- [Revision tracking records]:
_ _ _ _ _

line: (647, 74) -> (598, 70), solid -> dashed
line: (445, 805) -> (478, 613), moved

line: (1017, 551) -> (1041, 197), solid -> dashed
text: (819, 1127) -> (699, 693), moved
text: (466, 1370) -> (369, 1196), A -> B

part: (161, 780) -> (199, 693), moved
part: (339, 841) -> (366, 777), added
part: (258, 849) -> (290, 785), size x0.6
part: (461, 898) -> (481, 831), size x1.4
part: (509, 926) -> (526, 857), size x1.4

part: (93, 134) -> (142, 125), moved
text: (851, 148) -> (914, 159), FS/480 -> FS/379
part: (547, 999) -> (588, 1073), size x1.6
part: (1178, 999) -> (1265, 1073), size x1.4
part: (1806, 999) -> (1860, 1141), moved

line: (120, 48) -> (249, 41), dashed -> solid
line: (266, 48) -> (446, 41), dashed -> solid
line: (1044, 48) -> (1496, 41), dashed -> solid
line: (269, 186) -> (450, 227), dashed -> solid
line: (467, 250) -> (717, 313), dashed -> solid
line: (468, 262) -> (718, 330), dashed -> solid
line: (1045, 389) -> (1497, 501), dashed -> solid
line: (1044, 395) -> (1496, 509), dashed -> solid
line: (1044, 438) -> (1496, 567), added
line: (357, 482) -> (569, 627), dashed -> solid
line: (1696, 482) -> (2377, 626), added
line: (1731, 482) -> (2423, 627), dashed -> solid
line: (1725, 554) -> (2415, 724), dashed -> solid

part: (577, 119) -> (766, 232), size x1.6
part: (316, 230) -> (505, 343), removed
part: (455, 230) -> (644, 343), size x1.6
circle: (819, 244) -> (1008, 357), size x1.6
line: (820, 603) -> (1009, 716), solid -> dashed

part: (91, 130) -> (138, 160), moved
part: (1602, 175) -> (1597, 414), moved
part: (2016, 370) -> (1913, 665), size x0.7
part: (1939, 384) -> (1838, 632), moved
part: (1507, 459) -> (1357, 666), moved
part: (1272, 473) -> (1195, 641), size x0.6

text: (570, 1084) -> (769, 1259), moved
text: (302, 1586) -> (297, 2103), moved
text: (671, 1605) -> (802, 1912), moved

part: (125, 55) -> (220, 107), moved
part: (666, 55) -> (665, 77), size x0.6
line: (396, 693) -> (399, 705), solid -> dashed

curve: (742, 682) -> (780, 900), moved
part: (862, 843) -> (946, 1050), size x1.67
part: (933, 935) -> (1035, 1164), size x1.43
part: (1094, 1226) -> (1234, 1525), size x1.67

_ _ _ _ _

- [PROBLEM TO WORK ON]: Wherever the line holding "line: (468, 262)" falls in the entries above, copy exactly from it through the line holding "text: (302, 1586) -> (297, 2103), moved", inclusive, and add nothing.

- [TASK RESULT]:
line: (468, 262) -> (718, 330), dashed -> solid
line: (1045, 389) -> (1497, 501), dashed -> solid
line: (1044, 395) -> (1496, 509), dashed -> solid
line: (1044, 438) -> (1496, 567), added
line: (357, 482) -> (569, 627), dashed -> solid
line: (1696, 482) -> (2377, 626), added
line: (1731, 482) -> (2423, 627), dashed -> solid
line: (1725, 554) -> (2415, 724), dashed -> solid

part: (577, 119) -> (766, 232), size x1.6
part: (316, 230) -> (505, 343), removed
part: (455, 230) -> (644, 343), size x1.6
circle: (819, 244) -> (1008, 357), size x1.6
line: (820, 603) -> (1009, 716), solid -> dashed

part: (91, 130) -> (138, 160), moved
part: (1602, 175) -> (1597, 414), moved
part: (2016, 370) -> (1913, 665), size x0.7
part: (1939, 384) -> (1838, 632), moved
part: (1507, 459) -> (1357, 666), moved
part: (1272, 473) -> (1195, 641), size x0.6

text: (570, 1084) -> (769, 1259), moved
text: (302, 1586) -> (297, 2103), moved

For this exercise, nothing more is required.